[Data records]
***
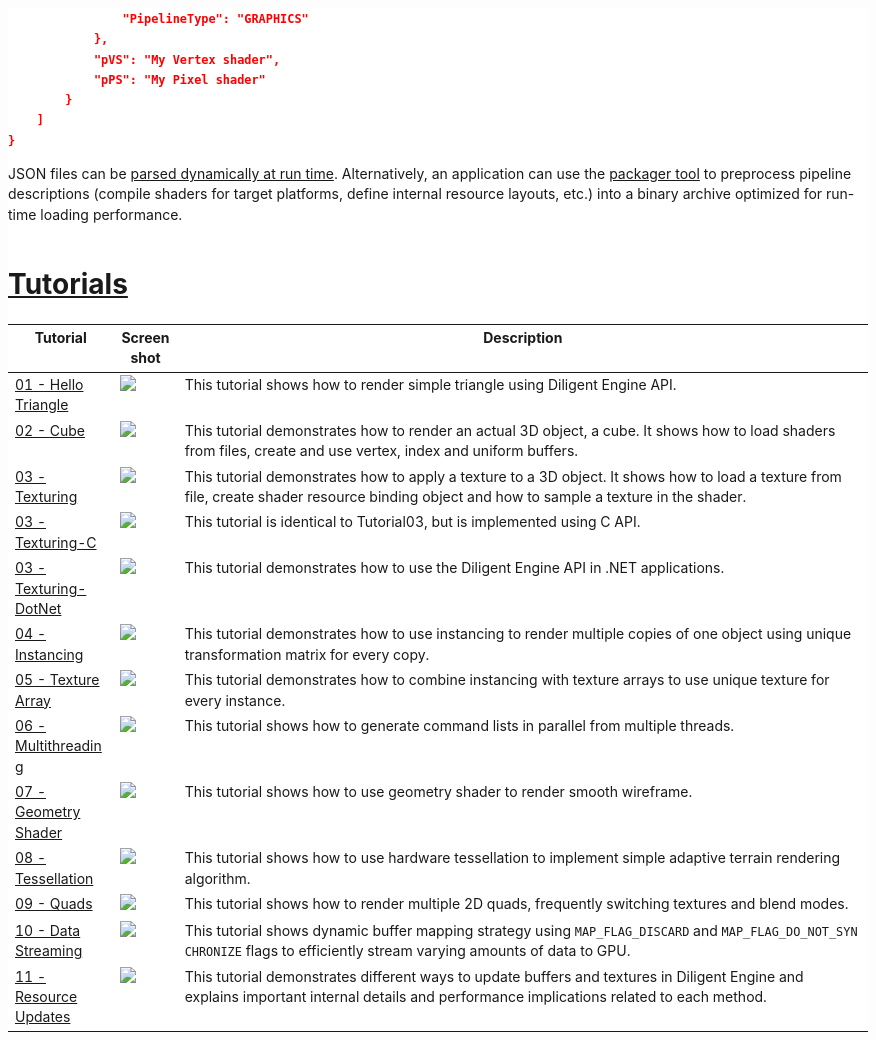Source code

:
 ```json
                "PipelineType": "GRAPHICS"
            },
            "pVS": "My Vertex shader",
            "pPS": "My Pixel shader"
        }
    ]
}
```

JSON files can be [parsed dynamically at run time](https://github.com/DiligentGraphics/DiligentTools/tree/master/RenderStateNotation/interface).
Alternatively, an application can use the [packager tool](https://github.com/DiligentGraphics/DiligentTools/tree/master/RenderStatePackager) to preprocess pipeline
descriptions (compile shaders for target platforms, define internal resource layouts, etc.) into a binary archive optimized for run-time loading performance.


<a name="tutorials"></a>
# [Tutorials](https://github.com/DiligentGraphics/DiligentSamples/tree/master/Tutorials)

| Tutorial   | Screenshot  | Description          |
|------------|-------------|----------------------|
| [01 - Hello Triangle](https://github.com/DiligentGraphics/DiligentSamples/blob/master/Tutorials/Tutorial01_HelloTriangle) | ![](https://github.com/DiligentGraphics/DiligentSamples/blob/master/Tutorials/Tutorial01_HelloTriangle/Screenshot.png) | This tutorial shows how to render simple triangle using Diligent Engine API. |
| [02 - Cube](https://github.com/DiligentGraphics/DiligentSamples/blob/master/Tutorials/Tutorial02_Cube) | ![](https://github.com/DiligentGraphics/DiligentSamples/blob/master/Tutorials/Tutorial02_Cube/Animation_Small.gif) | This tutorial demonstrates how to render an actual 3D object, a cube. It shows how to load shaders from files, create and use vertex, index and uniform buffers. |
| [03 - Texturing](https://github.com/DiligentGraphics/DiligentSamples/blob/master/Tutorials/Tutorial03_Texturing) | ![](https://github.com/DiligentGraphics/DiligentSamples/blob/master/Tutorials/Tutorial03_Texturing/Animation_Small.gif) | This tutorial demonstrates how to apply a texture to a 3D object. It shows how to load a texture from file, create shader resource binding object and how to sample a texture in the shader. |
| [03 - Texturing-C](https://github.com/DiligentGraphics/DiligentSamples/tree/master/Tutorials/Tutorial03_Texturing-C) | ![](https://github.com/DiligentGraphics/DiligentSamples/blob/master/Tutorials/Tutorial03_Texturing/Animation_Small.gif) | This tutorial is identical to Tutorial03, but is implemented using C API. |
| [03 - Texturing-DotNet](https://github.com/DiligentGraphics/DiligentSamples/tree/master/Tutorials/Tutorial03_Texturing-DotNet) | ![](https://github.com/DiligentGraphics/DiligentSamples/blob/master/Tutorials/Tutorial03_Texturing/Animation_Small.gif) | This tutorial demonstrates how to use the Diligent Engine API in .NET applications. |
| [04 - Instancing](https://github.com/DiligentGraphics/DiligentSamples/blob/master/Tutorials/Tutorial04_Instancing) | ![](https://github.com/DiligentGraphics/DiligentSamples/blob/master/Tutorials/Tutorial04_Instancing/Animation_Small.gif) | This tutorial demonstrates how to use instancing to render multiple copies of one object using unique transformation matrix for every copy. |
| [05 - Texture Array](https://github.com/DiligentGraphics/DiligentSamples/blob/master/Tutorials/Tutorial05_TextureArray) | ![](https://github.com/DiligentGraphics/DiligentSamples/blob/master/Tutorials/Tutorial05_TextureArray/Animation_Small.gif) | This tutorial demonstrates how to combine instancing with texture arrays to use unique texture for every instance. |
| [06 - Multithreading](https://github.com/DiligentGraphics/DiligentSamples/blob/master/Tutorials/Tutorial06_Multithreading) | ![](https://github.com/DiligentGraphics/DiligentSamples/blob/master/Tutorials/Tutorial06_Multithreading/Animation_Small.gif) | This tutorial shows how to generate command lists in parallel from multiple threads. |
| [07 - Geometry Shader](https://github.com/DiligentGraphics/DiligentSamples/blob/master/Tutorials/Tutorial07_GeometryShader) | ![](https://github.com/DiligentGraphics/DiligentSamples/blob/master/Tutorials/Tutorial07_GeometryShader/Animation_Small.gif) | This tutorial shows how to use geometry shader to render smooth wireframe. |
| [08 - Tessellation](https://github.com/DiligentGraphics/DiligentSamples/blob/master/Tutorials/Tutorial08_Tessellation) | ![](https://github.com/DiligentGraphics/DiligentSamples/blob/master/Tutorials/Tutorial08_Tessellation/Animation_Small.gif) | This tutorial shows how to use hardware tessellation to implement simple adaptive terrain rendering algorithm. |
| [09 - Quads](https://github.com/DiligentGraphics/DiligentSamples/blob/master/Tutorials/Tutorial09_Quads) | ![](https://github.com/DiligentGraphics/DiligentSamples/blob/master/Tutorials/Tutorial09_Quads/Animation_Small.gif) | This tutorial shows how to render multiple 2D quads, frequently switching textures and blend modes. |
| [10 - Data Streaming](https://github.com/DiligentGraphics/DiligentSamples/blob/master/Tutorials/Tutorial10_DataStreaming) | ![](https://github.com/DiligentGraphics/DiligentSamples/blob/master/Tutorials/Tutorial10_DataStreaming/Animation_Small.gif) | This tutorial shows dynamic buffer mapping strategy using `MAP_FLAG_DISCARD` and `MAP_FLAG_DO_NOT_SYNCHRONIZE` flags to efficiently stream varying amounts of data to GPU. |
| [11 - Resource Updates](https://github.com/DiligentGraphics/DiligentSamples/tree/master/Tutorials/Tutorial11_ResourceUpdates) | ![](https://github.com/DiligentGraphics/DiligentSamples/blob/master/Tutorials/Tutorial11_ResourceUpdates/Animation_Small.gif) | This tutorial demonstrates different ways to update buffers and textures in Diligent Engine and explains important internal details and performance implications related to each method. |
***
Please write out all the data again word for word, but not the pictures.

Source code

:
 ```json
                "PipelineType": "GRAPHICS"
            },
            "pVS": "My Vertex shader",
            "pPS": "My Pixel shader"
        }
    ]
}
```

JSON files can be [parsed dynamically at run time](https://github.com/DiligentGraphics/DiligentTools/tree/master/RenderStateNotation/interface).
Alternatively, an application can use the [packager tool](https://github.com/DiligentGraphics/DiligentTools/tree/master/RenderStatePackager) to preprocess pipeline
descriptions (compile shaders for target platforms, define internal resource layouts, etc.) into a binary archive optimized for run-time loading performance.


<a name="tutorials"></a>
# [Tutorials](https://github.com/DiligentGraphics/DiligentSamples/tree/master/Tutorials)

| Tutorial   | Screenshot  | Description          |
|------------|-------------|----------------------|
| [01 - Hello Triangle](https://github.com/DiligentGraphics/DiligentSamples/blob/master/Tutorials/Tutorial01_HelloTriangle) | ![](https://github.com/DiligentGraphics/DiligentSamples/blob/master/Tutorials/Tutorial01_HelloTriangle/Screenshot.png) | This tutorial shows how to render simple triangle using Diligent Engine API. |
| [02 - Cube](https://github.com/DiligentGraphics/DiligentSamples/blob/master/Tutorials/Tutorial02_Cube) | ![](https://github.com/DiligentGraphics/DiligentSamples/blob/master/Tutorials/Tutorial02_Cube/Animation_Small.gif) | This tutorial demonstrates how to render an actual 3D object, a cube. It shows how to load shaders from files, create and use vertex, index and uniform buffers. |
| [03 - Texturing](https://github.com/DiligentGraphics/DiligentSamples/blob/master/Tutorials/Tutorial03_Texturing) | ![](https://github.com/DiligentGraphics/DiligentSamples/blob/master/Tutorials/Tutorial03_Texturing/Animation_Small.gif) | This tutorial demonstrates how to apply a texture to a 3D object. It shows how to load a texture from file, create shader resource binding object and how to sample a texture in the shader. |
| [03 - Texturing-C](https://github.com/DiligentGraphics/DiligentSamples/tree/master/Tutorials/Tutorial03_Texturing-C) | ![](https://github.com/DiligentGraphics/DiligentSamples/blob/master/Tutorials/Tutorial03_Texturing/Animation_Small.gif) | This tutorial is identical to Tutorial03, but is implemented using C API. |
| [03 - Texturing-DotNet](https://github.com/DiligentGraphics/DiligentSamples/tree/master/Tutorials/Tutorial03_Texturing-DotNet) | ![](https://github.com/DiligentGraphics/DiligentSamples/blob/master/Tutorials/Tutorial03_Texturing/Animation_Small.gif) | This tutorial demonstrates how to use the Diligent Engine API in .NET applications. |
| [04 - Instancing](https://github.com/DiligentGraphics/DiligentSamples/blob/master/Tutorials/Tutorial04_Instancing) | ![](https://github.com/DiligentGraphics/DiligentSamples/blob/master/Tutorials/Tutorial04_Instancing/Animation_Small.gif) | This tutorial demonstrates how to use instancing to render multiple copies of one object using unique transformation matrix for every copy. |
| [05 - Texture Array](https://github.com/DiligentGraphics/DiligentSamples/blob/master/Tutorials/Tutorial05_TextureArray) | ![](https://github.com/DiligentGraphics/DiligentSamples/blob/master/Tutorials/Tutorial05_TextureArray/Animation_Small.gif) | This tutorial demonstrates how to combine instancing with texture arrays to use unique texture for every instance. |
| [06 - Multithreading](https://github.com/DiligentGraphics/DiligentSamples/blob/master/Tutorials/Tutorial06_Multithreading) | ![](https://github.com/DiligentGraphics/DiligentSamples/blob/master/Tutorials/Tutorial06_Multithreading/Animation_Small.gif) | This tutorial shows how to generate command lists in parallel from multiple threads. |
| [07 - Geometry Shader](https://github.com/DiligentGraphics/DiligentSamples/blob/master/Tutorials/Tutorial07_GeometryShader) | ![](https://github.com/DiligentGraphics/DiligentSamples/blob/master/Tutorials/Tutorial07_GeometryShader/Animation_Small.gif) | This tutorial shows how to use geometry shader to render smooth wireframe. |
| [08 - Tessellation](https://github.com/DiligentGraphics/DiligentSamples/blob/master/Tutorials/Tutorial08_Tessellation) | ![](https://github.com/DiligentGraphics/DiligentSamples/blob/master/Tutorials/Tutorial08_Tessellation/Animation_Small.gif) | This tutorial shows how to use hardware tessellation to implement simple adaptive terrain rendering algorithm. |
| [09 - Quads](https://github.com/DiligentGraphics/DiligentSamples/blob/master/Tutorials/Tutorial09_Quads) | ![](https://github.com/DiligentGraphics/DiligentSamples/blob/master/Tutorials/Tutorial09_Quads/Animation_Small.gif) | This tutorial shows how to render multiple 2D quads, frequently switching textures and blend modes. |
| [10 - Data Streaming](https://github.com/DiligentGraphics/DiligentSamples/blob/master/Tutorials/Tutorial10_DataStreaming) | ![](https://github.com/DiligentGraphics/DiligentSamples/blob/master/Tutorials/Tutorial10_DataStreaming/Animation_Small.gif) | This tutorial shows dynamic buffer mapping strategy using `MAP_FLAG_DISCARD` and `MAP_FLAG_DO_NOT_SYNCHRONIZE` flags to efficiently stream varying amounts of data to GPU. |
| [11 - Resource Updates](https://github.com/DiligentGraphics/DiligentSamples/tree/master/Tutorials/Tutorial11_ResourceUpdates) | ![](https://github.com/DiligentGraphics/DiligentSamples/blob/master/Tutorials/Tutorial11_ResourceUpdates/Animation_Small.gif) | This tutorial demonstrates different ways to update buffers and textures in Diligent Engine and explains important internal details and performance implications related to each method. |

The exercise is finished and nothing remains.